Last year Delta responded to about 9,500 calls.

Groder and Augusta Deputy Chief Steve Leach said another factor in the city’s trend of  increasing number of medical calls is the city’s aging population and growth in senior housing.

Groder said two years ago 47% of the departments medical calls were for people 55 and older, and now that’s increased to 55 to 60%.


“With all the (senior) housing coming in, we look to the future, and every day we get older, we see our call volume rising,” Groder said. “Are we able to sustain what we’re doing right now? I think we’re in pretty good position. How far down the road that’s going to change, where our call volume exceeds our capabilities, I don’t think I’ll see that in my time, but I don’t think it’s too far off. Especially as you see more housing, and the needs change.”

The city added a fourth ambulance to its staffed fleet of rescue vehicles on April 29, in part to help take on the growing number of calls, for both fire and medical incidents.

The additional ambulance will be staffed in part by eight new firefighter/paramedics the city hired recently, with $2.5 million federal Staffing for Adequate Fire Emergency Response, or SAFER, grant funding, for the next three years.

The SAFER grants are meant to boost firefighting but in Augusta firefighters also are paramedics and both ambulances and fire trucks respond to fire calls.

The fourth ambulance also is expected to decrease the number of times the department has to reach out for mutual aid from other area services to respond to medical calls in Augusta because all its ambulances are already out on calls.

In the first week of having the fourth ambulance, there were 112 calls for EMS services, with 68 of them occurring simultaneously. Of those simultaneous calls, there were two ambulances out at once 13 times, three out at once 10 times, and all four out at once three times.


Even with the additional ambulance, Augusta, Delta and other ambulance services, such as those in Winthrop and Gardiner, sometimes rely on ambulances from the other services to handle calls in their communities.

Augusta and Delta officials said ambulance services will continue to respond to medical emergencies in other area communities when called for help.
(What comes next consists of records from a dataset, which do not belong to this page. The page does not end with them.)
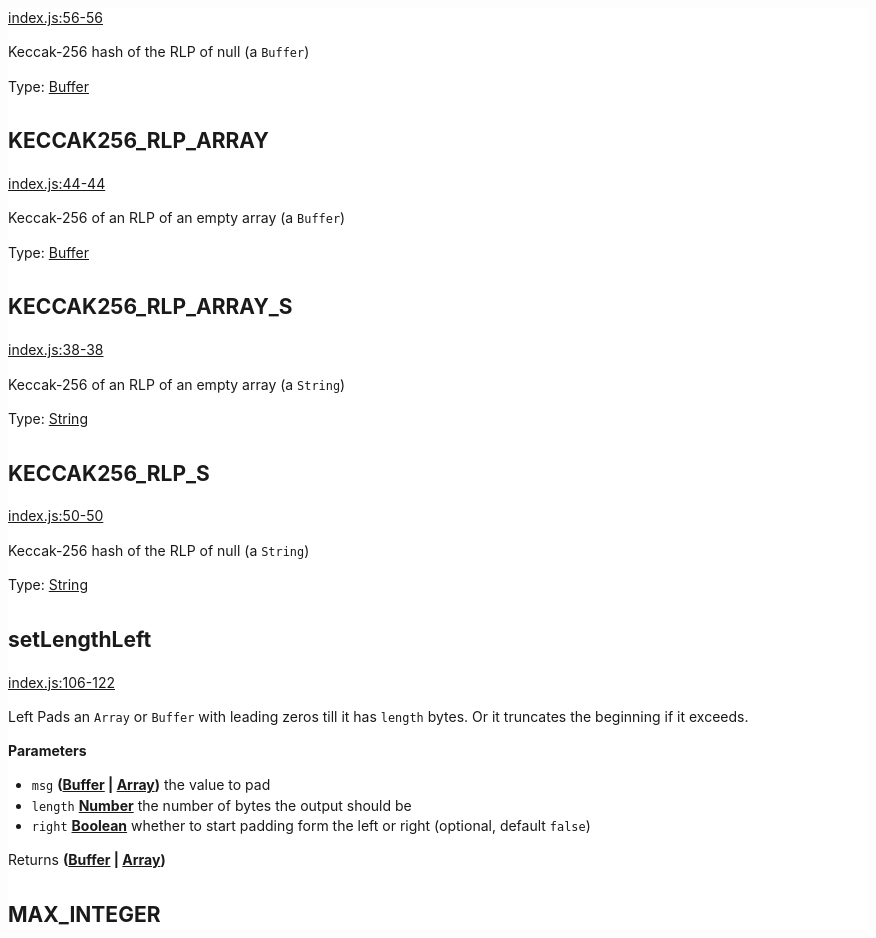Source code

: [index.js:56-56](https://github.com/ethereumjs/ethereumjs-util/blob/9396416913125711e526a05591e3ce8471c3a528/index.js#L56-L56 "Source code on GitHub")

Keccak-256 hash of the RLP of null (a `Buffer`)

Type: [Buffer](https://nodejs.org/api/buffer.html)

## KECCAK256_RLP_ARRAY

[index.js:44-44](https://github.com/ethereumjs/ethereumjs-util/blob/9396416913125711e526a05591e3ce8471c3a528/index.js#L44-L44 "Source code on GitHub")

Keccak-256 of an RLP of an empty array (a `Buffer`)

Type: [Buffer](https://nodejs.org/api/buffer.html)

## KECCAK256_RLP_ARRAY_S

[index.js:38-38](https://github.com/ethereumjs/ethereumjs-util/blob/9396416913125711e526a05591e3ce8471c3a528/index.js#L38-L38 "Source code on GitHub")

Keccak-256 of an RLP of an empty array (a `String`)

Type: [String](https://developer.mozilla.org/docs/Web/JavaScript/Reference/Global_Objects/String)

## KECCAK256_RLP_S

[index.js:50-50](https://github.com/ethereumjs/ethereumjs-util/blob/9396416913125711e526a05591e3ce8471c3a528/index.js#L50-L50 "Source code on GitHub")

Keccak-256 hash of the RLP of null  (a `String`)

Type: [String](https://developer.mozilla.org/docs/Web/JavaScript/Reference/Global_Objects/String)

## setLengthLeft

[index.js:106-122](https://github.com/ethereumjs/ethereumjs-util/blob/9396416913125711e526a05591e3ce8471c3a528/index.js#L106-L122 "Source code on GitHub")

Left Pads an `Array` or `Buffer` with leading zeros till it has `length` bytes.
Or it truncates the beginning if it exceeds.

**Parameters**

-   `msg` **([Buffer](https://nodejs.org/api/buffer.html) \| [Array](https://developer.mozilla.org/docs/Web/JavaScript/Reference/Global_Objects/Array))** the value to pad
-   `length` **[Number](https://developer.mozilla.org/docs/Web/JavaScript/Reference/Global_Objects/Number)** the number of bytes the output should be
-   `right` **[Boolean](https://developer.mozilla.org/docs/Web/JavaScript/Reference/Global_Objects/Boolean)** whether to start padding form the left or right (optional, default `false`)

Returns **([Buffer](https://nodejs.org/api/buffer.html) \| [Array](https://developer.mozilla.org/docs/Web/JavaScript/Reference/Global_Objects/Array))** 

## MAX_INTEGER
They noted it works both ways, with services helping each other meet the demand even when multiple calls come in at once.

“Nobody is an island, we all run out of trucks every now and then,” Delta’s Mitchell said. “That’s just the way it works, nobody can staff adequately to cover all those call surges.”
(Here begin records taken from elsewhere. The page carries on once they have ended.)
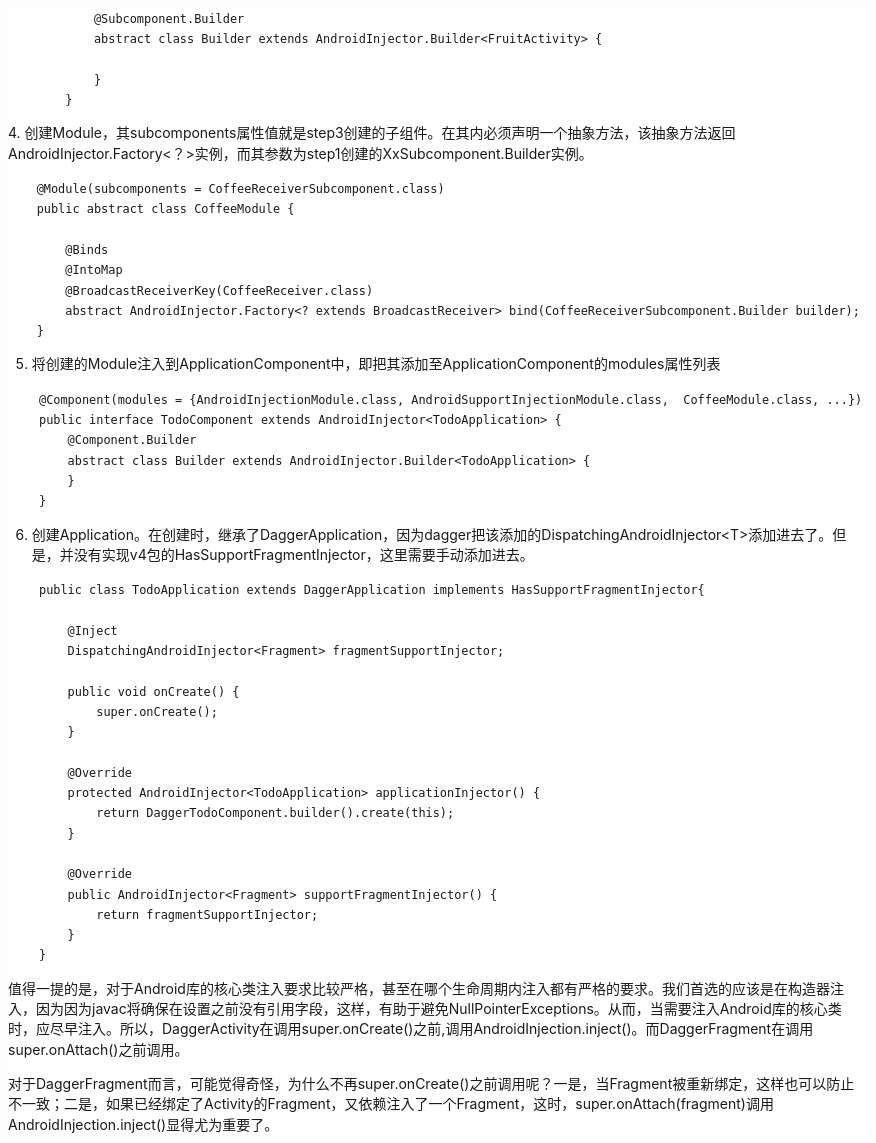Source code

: 				@Subcomponent.Builder
				abstract class Builder extends AndroidInjector.Builder<FruitActivity> {
			
				}
			}
</font>
4. 创建Module，其subcomponents属性值就是step3创建的子组件。在其内必须声明一个抽象方法，该抽象方法返回AndroidInjector.Factory&lt;？>实例，而其参数为step1创建的XxSubcomponent.Builder实例。

		@Module(subcomponents = CoffeeReceiverSubcomponent.class)
		public abstract class CoffeeModule {
		
			@Binds
			@IntoMap
			@BroadcastReceiverKey(CoffeeReceiver.class)
			abstract AndroidInjector.Factory<? extends BroadcastReceiver> bind(CoffeeReceiverSubcomponent.Builder builder);
		}	
5. 将创建的Module注入到ApplicationComponent中，即把其添加至ApplicationComponent的modules属性列表

		@Component(modules = {AndroidInjectionModule.class, AndroidSupportInjectionModule.class,  CoffeeModule.class, ...})
		public interface TodoComponent extends AndroidInjector<TodoApplication> {
			@Component.Builder
			abstract class Builder extends AndroidInjector.Builder<TodoApplication> {
			}
		}

6. 创建Application。在创建时，继承了DaggerApplication，因为dagger把该添加的DispatchingAndroidInjector&lt;T>添加进去了。但是，并没有实现v4包的HasSupportFragmentInjector，这里需要手动添加进去。

		public class TodoApplication extends DaggerApplication implements HasSupportFragmentInjector{
		
			@Inject
			DispatchingAndroidInjector<Fragment> fragmentSupportInjector;
		
			public void onCreate() {
				super.onCreate();
			}
		
			@Override
			protected AndroidInjector<TodoApplication> applicationInjector() {
				return DaggerTodoComponent.builder().create(this);
			}
		
			@Override
			public AndroidInjector<Fragment> supportFragmentInjector() {
				return fragmentSupportInjector;
			}
		}

值得一提的是，对于Android库的核心类注入要求比较严格，甚至在哪个生命周期内注入都有严格的要求。我们首选的应该是在构造器注入，因为因为javac将确保在设置之前没有引用字段，这样，有助于避免NullPointerExceptions。从而，当需要注入Android库的核心类时，应尽早注入。所以，DaggerActivity在调用super.onCreate()之前,调用AndroidInjection.inject()。而DaggerFragment在调用super.onAttach()之前调用。


对于DaggerFragment而言，可能觉得奇怪，为什么不再super.onCreate()之前调用呢？一是，当Fragment被重新绑定，这样也可以防止不一致；二是，如果已经绑定了Activity的Fragment，又依赖注入了一个Fragment，这时，super.onAttach(fragment)调用AndroidInjection.inject()显得尤为重要了。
Leach said area services, like area fire departments, rely on each other to help ensure their citizens have access to emergency medical transportation when they call for help.

“We try not to say no, we try to look at it like the call may be routine for us, but for the person calling, it could be the worst day of their life,” Leach said. “If I was sitting at home and had a problem, and the ambulance in my town wasn’t available, I’d hope someone else would come.”